Author: Mustafa Al-Bassam 2018-04-09 21:17:11
Published on: 2018-04-09T21:17:11+00:00
On April 6, 2018, a user named ketamine--- posted on the bitcoin-dev mailing list stating that a significant number of past and current cryptocurrency products contain a JavaScript class named SecureRandom(), which has deficient entropy collection and a PRNG to the degree that key material can be recovered by a third party with medium complexity. There are many variations of this SecureRandom() class found in various pieces of software, some with bugs fixed and some with additional bugs added. The core of the RNG is an implementation of RC4 ("arcfour random"), and the output is often directly used for the creation of private key material as well as cryptographic nonces for ECDSA signatures. The most common variations of the library attempt to collect entropy from window.crypto's CSPRNG, but due to a type error in a comparison, this function is silently stepped over without failing. Entropy is subsequently gathered from math.Random (a 48bit linear congruential generator seeded by the time in some browsers) and a single execution of a medium resolution timer. In some known configurations, this system has substantially less than 48 bits of entropy.
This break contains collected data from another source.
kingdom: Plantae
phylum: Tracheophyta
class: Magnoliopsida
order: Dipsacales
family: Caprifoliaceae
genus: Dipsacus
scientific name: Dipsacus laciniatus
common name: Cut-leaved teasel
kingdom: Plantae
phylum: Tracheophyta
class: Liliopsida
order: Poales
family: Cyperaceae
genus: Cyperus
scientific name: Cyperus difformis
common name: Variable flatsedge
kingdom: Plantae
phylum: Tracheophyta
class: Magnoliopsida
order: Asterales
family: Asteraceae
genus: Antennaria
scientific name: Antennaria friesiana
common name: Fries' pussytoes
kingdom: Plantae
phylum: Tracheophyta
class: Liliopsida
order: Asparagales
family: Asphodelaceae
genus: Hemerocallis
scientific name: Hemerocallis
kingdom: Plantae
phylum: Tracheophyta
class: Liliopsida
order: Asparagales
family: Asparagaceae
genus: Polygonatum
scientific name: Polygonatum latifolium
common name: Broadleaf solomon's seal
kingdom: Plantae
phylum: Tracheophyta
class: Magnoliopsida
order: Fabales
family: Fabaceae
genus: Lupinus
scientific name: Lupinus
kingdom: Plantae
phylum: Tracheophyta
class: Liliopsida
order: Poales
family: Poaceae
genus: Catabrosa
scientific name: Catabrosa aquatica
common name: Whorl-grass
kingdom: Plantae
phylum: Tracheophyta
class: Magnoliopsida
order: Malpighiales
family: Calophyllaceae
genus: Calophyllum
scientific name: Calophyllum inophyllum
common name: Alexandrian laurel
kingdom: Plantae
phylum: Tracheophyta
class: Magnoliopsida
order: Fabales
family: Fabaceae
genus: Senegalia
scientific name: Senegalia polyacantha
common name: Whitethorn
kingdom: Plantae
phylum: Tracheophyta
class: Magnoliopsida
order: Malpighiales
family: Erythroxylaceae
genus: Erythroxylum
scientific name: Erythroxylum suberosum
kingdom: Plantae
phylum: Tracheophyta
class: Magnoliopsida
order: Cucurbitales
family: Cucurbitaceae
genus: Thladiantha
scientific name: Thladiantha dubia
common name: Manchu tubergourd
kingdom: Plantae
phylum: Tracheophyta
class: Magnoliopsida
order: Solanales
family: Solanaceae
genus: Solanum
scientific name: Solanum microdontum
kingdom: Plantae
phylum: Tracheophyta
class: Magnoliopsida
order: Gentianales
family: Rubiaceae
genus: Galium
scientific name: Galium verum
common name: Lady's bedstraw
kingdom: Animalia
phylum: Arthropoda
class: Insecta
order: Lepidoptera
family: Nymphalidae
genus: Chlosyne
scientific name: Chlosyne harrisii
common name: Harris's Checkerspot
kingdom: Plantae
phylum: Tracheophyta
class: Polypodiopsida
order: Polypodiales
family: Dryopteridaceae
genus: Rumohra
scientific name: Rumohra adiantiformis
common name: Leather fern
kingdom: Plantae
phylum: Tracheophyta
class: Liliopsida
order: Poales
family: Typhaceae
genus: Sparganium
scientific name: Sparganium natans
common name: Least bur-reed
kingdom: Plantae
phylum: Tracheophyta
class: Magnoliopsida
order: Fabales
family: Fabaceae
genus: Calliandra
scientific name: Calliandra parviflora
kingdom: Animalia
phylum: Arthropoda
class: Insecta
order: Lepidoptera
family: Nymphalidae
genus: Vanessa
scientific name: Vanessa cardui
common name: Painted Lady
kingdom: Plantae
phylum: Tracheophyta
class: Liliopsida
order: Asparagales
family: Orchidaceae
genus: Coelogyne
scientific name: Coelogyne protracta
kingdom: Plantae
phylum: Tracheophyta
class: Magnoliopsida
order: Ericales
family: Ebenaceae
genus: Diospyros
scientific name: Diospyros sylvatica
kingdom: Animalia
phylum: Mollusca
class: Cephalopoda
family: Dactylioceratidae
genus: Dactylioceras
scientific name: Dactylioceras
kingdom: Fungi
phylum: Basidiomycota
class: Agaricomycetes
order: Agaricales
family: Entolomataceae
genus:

RC4 is publicly known to have biases of several bits, which are likely sufficient for a lattice solver to recover an ECDSA private key given a number of signatures. One popular Bitcoin web wallet re-initialized the RC4 state for every signature which makes the biases bit-aligned, but in other cases the Special K would be manifest itself over multiple transactions. Mustafa Al-Bassam shared the code in question on Github: https://github.com/jasondavies/jsbn/pull/7. The necessary action recommended includes identifying and moving all funds stored using SecureRandom(), rotating all key material generated by or that has come into contact with any piece of software using SecureRandom(), not writing cryptographic tools in non-type safe languages, and not taking the output of a CSPRNG and passing it through RC4.